Jacobs, who described the Mecca as Meinert’s “hunting ground,” said the move showed that “people either have short memories or don’t care.”

“I think his success in business in Seattle is a slap in the face to the people who came forward with credible accusations against him,” Jacobs said.

Within days of the initial allegations last July, Meinert’s business interests began to split. His former business partners, Joey Burgess and Jason Lajeunesse, announced that they would be buying Meinert out from the bars and restaurants they co-owned, including the Comet, Lost Lake and Grim’s. Spoken-word poet Andrea Gibson as well as Hey Marseilles and The Lumineers, two bands managed by Meinert’s entertainment company, said they were no longer working with him.

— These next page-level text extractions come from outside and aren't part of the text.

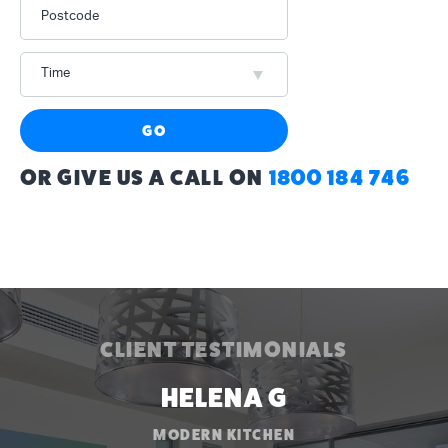
Postcode
Time
GO
OR GIVE US A CALL ON
1800 184 746
CLIENT TESTIMONIALS
HELENA G
MODERN KITCHEN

Marcus Charles of Seattle Event Solutions, a company Meinert co-owned, told The Stranger his company had parted ways with him, too. And while Meinert had described big plans for the ground-floor retail space of the Gridiron condo building in Pioneer Square back in 2016, the sales contract expired in 2019.

At one time, Meinert enjoyed close relationships with some politicians and political insiders. One of the incidents allegedly occurred during an election-night outing in an SUV with local politicians, including then-state Sen. Cyrus Habib. (Accuser Maria Leininger said Habib, who is blind, texted her from the front to see if she was OK, which she said stopped Meinert from harassing her and, at one point, attempting to push her head into his lap in the backseat.)

In the aftermath of the accusations, politicians including Constantine and Gov. Jay Inslee returned or donated Meinert’s contributions.

The Mecca has a colorful cultural history. The cafe and bar, whose slogan is “alcoholics serving alcoholics since 1929,” is a Seattle institution, created alongside a sister establishment, The 5 Point Café, nearly 90 years ago.

It remains to be seen how Mecca employees will react to the change in ownership. After the allegations against Meinert became public, several employees of the 5 Point Café signed a letter urging Meinert to sell. When he didn’t, at least two employees quit.

“Your choice to stay on as owner has turned us into moral and emotional hostages, and is fracturing our family and our community,” the letter read. “This is no way to treat people you claim to care about.”

Karon Hanke, the most recent owner of the Mecca, declined to comment for this story.